The joint subcommittee shall be limited to four meetings for the 2011 interim, and the direct costs of this study shall not exceed $ 8,000 without approval as set out in this resolution. Approval for unbudgeted nonmember-related expenses shall require the written authorization of the chairman of the joint subcommittee and the respective Clerk. If a companion joint resolution of the other chamber is agreed to, written authorization of both Clerks shall be required.

No recommendation of the joint subcommittee shall be adopted if a majority of the House members or a majority of the Senate members appointed to the joint subcommittee (i) vote against the recommendation and (ii) vote for the recommendation to fail notwithstanding the majority vote of the joint subcommittee.

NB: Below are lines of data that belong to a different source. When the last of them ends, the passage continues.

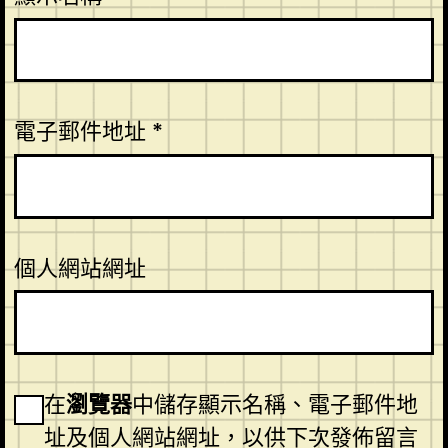
電子郵件地址
*
個人網站網址
在
瀏覽器
中儲存顯示名稱、電子郵件地
址及個人網站網址，以供下次發佈留言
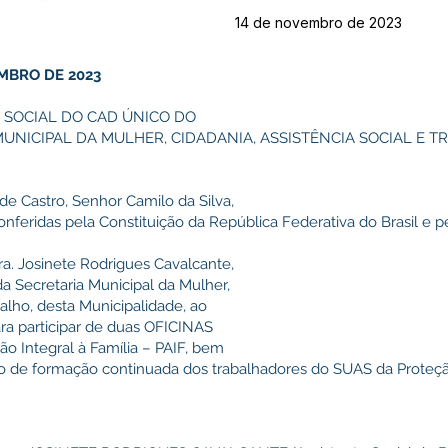
14 de novembro de 2023
EMBRO DE 2023
E SOCIAL DO CAD ÚNICO DO
MUNICIPAL DA MULHER, CIDADANIA, ASSISTÊNCIA SOCIAL E 
 de Castro, Senhor Camilo da Silva,
onferidas pela Constituição da República Federativa do Brasil e p
a. Josinete Rodrigues Cavalcante,
da Secretaria Municipal da Mulher,
balho, desta Municipalidade, ao
ra participar de duas OFICINAS
ão Integral à Família – PAIF, bem
 de formação continuada dos trabalhadores do SUAS da Proteção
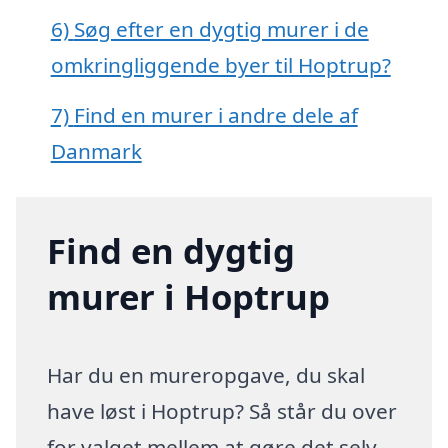
6)
Søg efter en dygtig murer i de
omkringliggende byer til Hoptrup?
7)
Find en murer i andre dele af
Danmark
Find en dygtig
murer i Hoptrup
Har du en mureropgave, du skal
have løst i Hoptrup? Så står du over
for valget mellem at gøre det selv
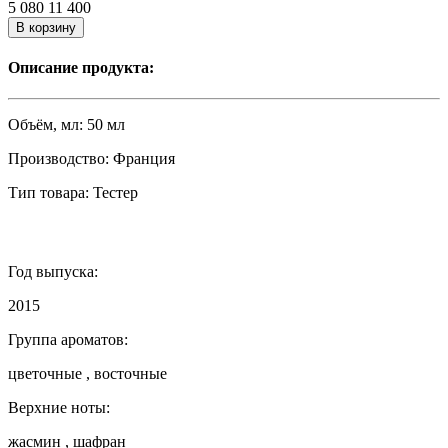
5 080
11 400
В корзину
Описание продукта:
Объём, мл:
50 мл
Производство:
Франция
Тип товара:
Тестер
Год выпуска:
2015
Группа ароматов:
цветочные , восточные
Верхние ноты:
жасмин , шафран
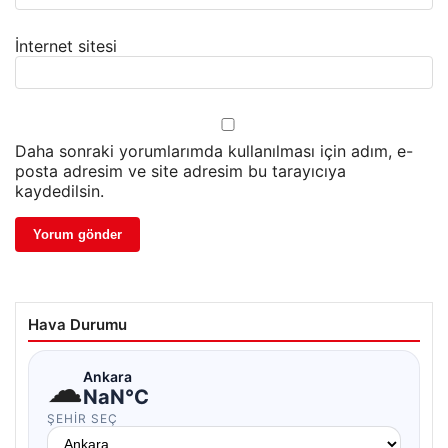
İnternet sitesi
Daha sonraki yorumlarımda kullanılması için adım, e-
posta adresim ve site adresim bu tarayıcıya
kaydedilsin.
Hava Durumu
☁
Ankara
NaN°C
ŞEHIR SEÇ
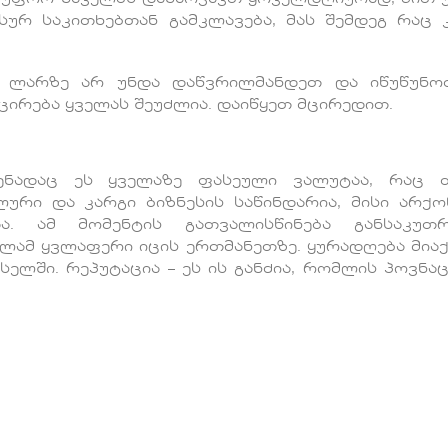
ურ საკითხებთან გამკლავება, მას შემდეგ რაც 
ლარზე არ უნდა დაწვრილმანდეთ და იწუწუნოთ
მცირება ყველას შეუძლია. დაიწყეთ მცირედით.
დენადაც ეს ყველაზე ფასეული ვალუტაა, რაც 
ლური და კარგი ბიზნესის საწინდარია, მისი არქო
ა. ამ მომენტის გათვალისწინება განსაკუთრ
ელამ ყვლაფერი იცის ერთმანეთზე. ყურადღება მია
ელში. რეპუტაცია – ეს ის განძია, რომლის პოვნაც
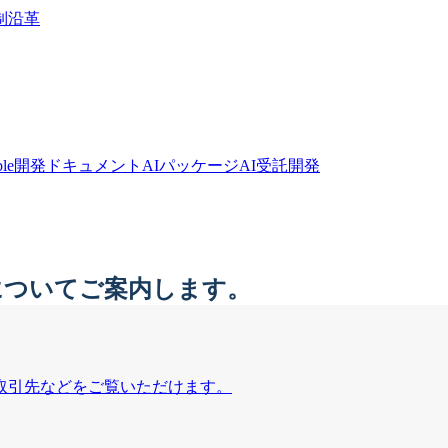
制
沿革
bble開発ドキュメント
AIパッケージ
AI受託開発
についてご案内します。
取引先などをご覧いただけます。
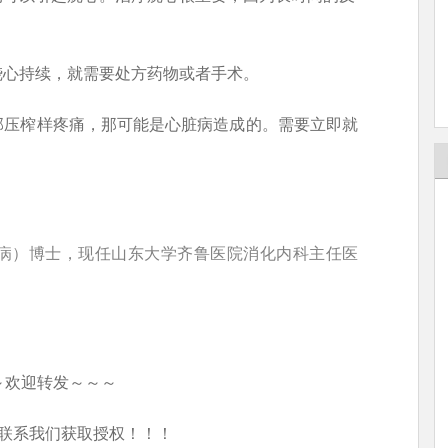
烧心持续，就需要处方药物或者手术。
部压榨样疼痛，那可能是心脏病造成的。需要立即就
病）博士，现任山东大学齐鲁医院消化内科主任医
～欢迎转发～～～
联系我们获取授权！！！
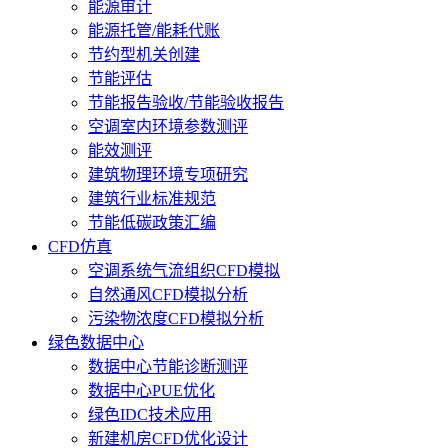
能源审计
能源托管/能耗代账
节约型机关创建
节能评估
节能报告验收/节能验收报告
空调室内环境参数测评
能效测评
建筑物理环境专项研究
建筑行业标准规范
节能低碳政策汇编
CFD仿真
空调系统气流组织CFD模拟
自然通风CFD模拟分析
污染物浓度CFD模拟分析
绿色数据中心
数据中心节能诊断测评
数据中心PUE优化
绿色IDC技术应用
新建机房CFD优化设计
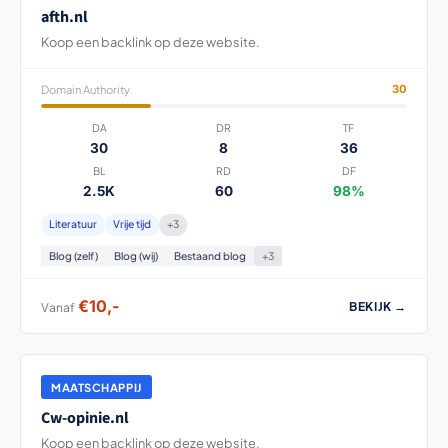
afth.nl
Koop een backlink op deze website.
Domain Authority
30
DA
DR
TF
30
8
36
BL
RD
DF
2.5K
60
98%
Literatuur
Vrije tijd
+3
Blog (zelf)
Blog (wij)
Bestaand blog
+3
€10,-
BEKIJK →
Vanaf
MAATSCHAPPIJ
Cw-opinie.nl
Koop een backlink op deze website.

The joint subcommittee shall complete its meetings by November 30, 2011, and the chairman shall submit to the Division of Legislative Automated Systems an executive summary of its findings and recommendations no later than the first day of the 2012 Regular Session of the General Assembly. The executive summary shall state whether the joint subcommittee intends to submit to the General Assembly and the Governor a report of its findings and recommendations for publication as a House or Senate document. The executive summary and the report shall be submitted as provided in the procedures of the Division of Legislative Automated Systems for the processing of legislative documents and reports and shall be posted on the General Assembly's website.

Implementation of this resolution is subject to subsequent approval and certification by the Joint Rules Committee. The Committee may approve or disapprove expenditures for this study, extend or delay the period for the conduct of the study, or authorize additional meetings during the 2011 interim.